Reptile Combat (1)

Source: Internet
Author: User

After reading the official documents of BeautifulSoup, today tried to climb a wave of their own school Moodle, wrote a simple check splitter, is still successful, the code has been thrown on GitHub, interested friends can go to see.

Https://github.com/zhang77595103/web-crawler

Today imitate the great God Xlzd, prepare to write a crawl to take the watercress film top250, mainly want to see the mechanism of anti-crawler, after all, not every website is like our school's official website So, the crawler comes in with the out ...

Because I have not seen requests this library of official documents, so there is now a knowledge point to remember a knowledge point it ...

ImportRequestshomepageresponse= Requests.get ("https://movie.douban.com/")Print(Type (homepageresponse.content))Print(Type (homepageresponse.text))---------------------------------------------------------------/library/frameworks/python.framework/versions/ 3.5/bin/python3.5/users/zhangzhimin/pycharmprojects/pythonagain/test2.py<class 'bytes'><class 'Str'>Process finished with exit code 0

This is the difference between. Content and. Text, so here's a knowledge that in Py3, bytes decoding (decode ()) becomes STR, and the str code turns into bytes (encode) ...

So overall. Content.decode () is equivalent to.

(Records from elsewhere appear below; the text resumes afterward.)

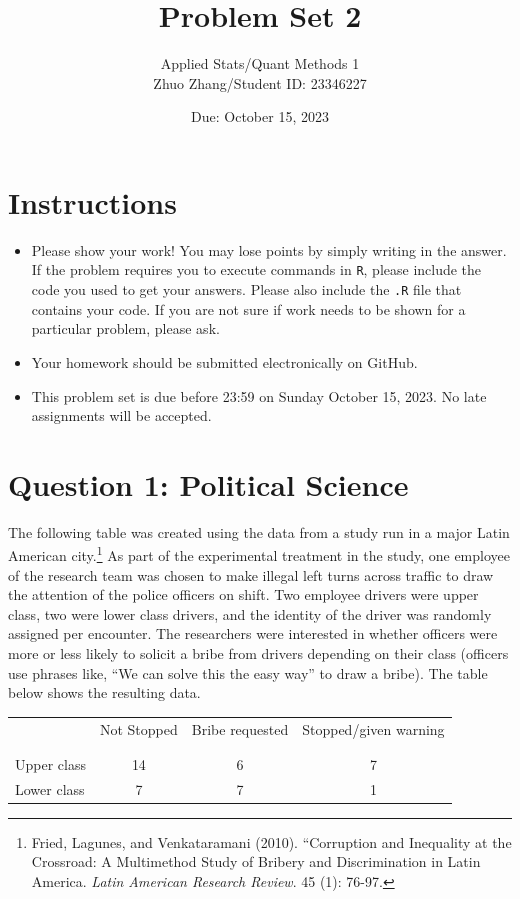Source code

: \documentclass[12pt,letterpaper]{article}
\title{Problem Set 2}
\date{Due: October 15, 2023}
\author{Applied Stats/Quant Methods 1\\
Zhuo Zhang/Student ID: 23346227}
\begin{document}
	\maketitle
	\section*{Instructions}
\begin{itemize}
	\item Please show your work! You may lose points by simply writing in the answer. If the problem requires you to execute commands in \texttt{R}, please include the code you used to get your answers. Please also include the \texttt{.R} file that contains your code. If you are not sure if work needs to be shown for a particular problem, please ask.
	\item Your homework should be submitted electronically on GitHub.
	\item This problem set is due before 23:59 on Sunday October 15, 2023. No late assignments will be accepted.

\end{itemize}

	
	\vspace{.5cm}
	\section*{Question 1: Political Science}
		\vspace{.25cm}
	The following table was created using the data from a study run in a major Latin American city.\footnote{Fried, Lagunes, and Venkataramani (2010). ``Corruption and Inequality at the Crossroad: A Multimethod Study of Bribery and Discrimination in Latin America. \textit{Latin American Research Review}. 45 (1): 76-97.} As part of the experimental treatment in the study, one employee of the research team was chosen to make illegal left turns across traffic to draw the attention of the police officers on shift. Two employee drivers were upper class, two were lower class drivers, and the identity of the driver was randomly assigned per encounter. The researchers were interested in whether officers were more or less likely to solicit a bribe from drivers depending on their class (officers use phrases like, ``We can solve this the easy way'' to draw a bribe). The table below shows the resulting data.

\newpage
\begin{table}[h!]
	\centering
	\begin{tabular}{l | c c c }
		& Not Stopped & Bribe requested & Stopped/given warning \\
		\\[-1.8ex] 
		\hline \\[-1.8ex]
		Upper class & 14 & 6 & 7 \\
		Lower class & 7 & 7 & 1 \\
		\hline
	\end{tabular}
\end{table}
\end{document}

Text ...

According to the idea of the great God, the script should be this:

"  white"><center>

The reason for this is 403, generally because the site that needs to be logged in is not logged in or is considered a crawler by the server to deny access, which is obviously the second case. In general, when a browser sends a request to the server, it has a request header--which User-Agent is used to identify the type of browser. When we use requests to send a request, the default user-agent is python-requests/2.8.1 (the following number may be different, indicating the version number). So, let's try if user-agent disguised as a browser, will it solve this problem?

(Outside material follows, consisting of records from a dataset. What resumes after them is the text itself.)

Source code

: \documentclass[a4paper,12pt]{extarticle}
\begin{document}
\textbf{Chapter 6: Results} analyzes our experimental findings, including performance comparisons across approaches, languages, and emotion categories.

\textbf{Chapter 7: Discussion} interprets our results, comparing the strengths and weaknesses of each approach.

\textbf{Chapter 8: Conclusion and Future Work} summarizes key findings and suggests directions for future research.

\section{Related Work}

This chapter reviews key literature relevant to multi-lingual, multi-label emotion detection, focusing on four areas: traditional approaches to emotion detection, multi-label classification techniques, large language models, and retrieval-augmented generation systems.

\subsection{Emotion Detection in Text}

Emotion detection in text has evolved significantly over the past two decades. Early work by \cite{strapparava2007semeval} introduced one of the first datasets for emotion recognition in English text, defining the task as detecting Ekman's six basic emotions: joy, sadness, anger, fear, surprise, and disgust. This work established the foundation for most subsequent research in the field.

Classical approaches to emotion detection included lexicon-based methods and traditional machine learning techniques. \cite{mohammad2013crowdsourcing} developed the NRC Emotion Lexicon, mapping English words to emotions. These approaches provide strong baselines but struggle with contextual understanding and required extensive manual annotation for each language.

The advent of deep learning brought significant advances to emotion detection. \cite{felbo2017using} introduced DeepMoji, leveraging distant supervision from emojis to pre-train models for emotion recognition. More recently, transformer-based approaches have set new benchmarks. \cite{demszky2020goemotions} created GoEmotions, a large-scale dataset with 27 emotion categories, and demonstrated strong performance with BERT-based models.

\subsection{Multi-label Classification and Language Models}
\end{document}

Then unfortunately, there is no big God called 403, which makes me very embarrassed ... But you still have the patience to climb.

I first pretended that my web page was 403 (actually I found that I did not add a head to the perfect crawl), and then we come to our own crawler user-agent it ...

I casually find a website, open check, refresh a bit ... You can see that the last line is the UA we need ...

The final code is as follows ...

1 ImportRequests2  fromBs4ImportBeautifulSoup3 4 5 defpagecheck (URL, headers):6Homepageresponse = Requests.get (URL, headers=headers)7Homepagesoup = BeautifulSoup (Homepageresponse.content,'lxml')8      forLiinchHomepagesoup.find ("ol", Class_ ="Grid_view"). Find_all ("Li"):9link = li.find ("Div", Class_ ="HD"). ATen         Print(Link.span.string +" : "+ link['href']) One  A  -URL ="https://movie.douban.com/top250" -Start = 25 theheaders = { -     'user-agent':'mozilla/5.0 (Macintosh; Intel Mac OS X 10_11_5) - applewebkit/537.36 (khtml, like Gecko) chrome/51.0.2704.84 safari/537.36' - } +  forCntinchRange (0, 10): -     Print("\n\nthis is page"+ STR (cnt+1) +"... \ nyou") +     ifCNT = =0: ACururl =URL at     Else: -Cururl = URL +"? start="+ STR (START * cnt) +"&filter" -Pagecheck (Cururl, headers)

Reptile Combat (1)

Contact Us

The content source of this page is from Internet, which doesn't represent Alibaba Cloud's opinion; products and services mentioned on that page don't have any relationship with Alibaba Cloud. If the content of the page makes you feel confusing, please write us an email, we will handle the problem within 5 days after receiving your email.

If you find any instances of plagiarism from the community, please send an email to: info-contact@alibabacloud.com and provide relevant evidence. A staff member will contact you within 5 working days.

A Free Trial That Lets You Build Big!

Start building with 50+ products and up to 12 months usage for Elastic Compute Service

  • Sales Support

    1 on 1 presale consultation

  • After-Sales Support

    24/7 Technical Support 6 Free Tickets per Quarter Faster Response

  • Alibaba Cloud offers highly flexible support services tailored to meet your exact needs.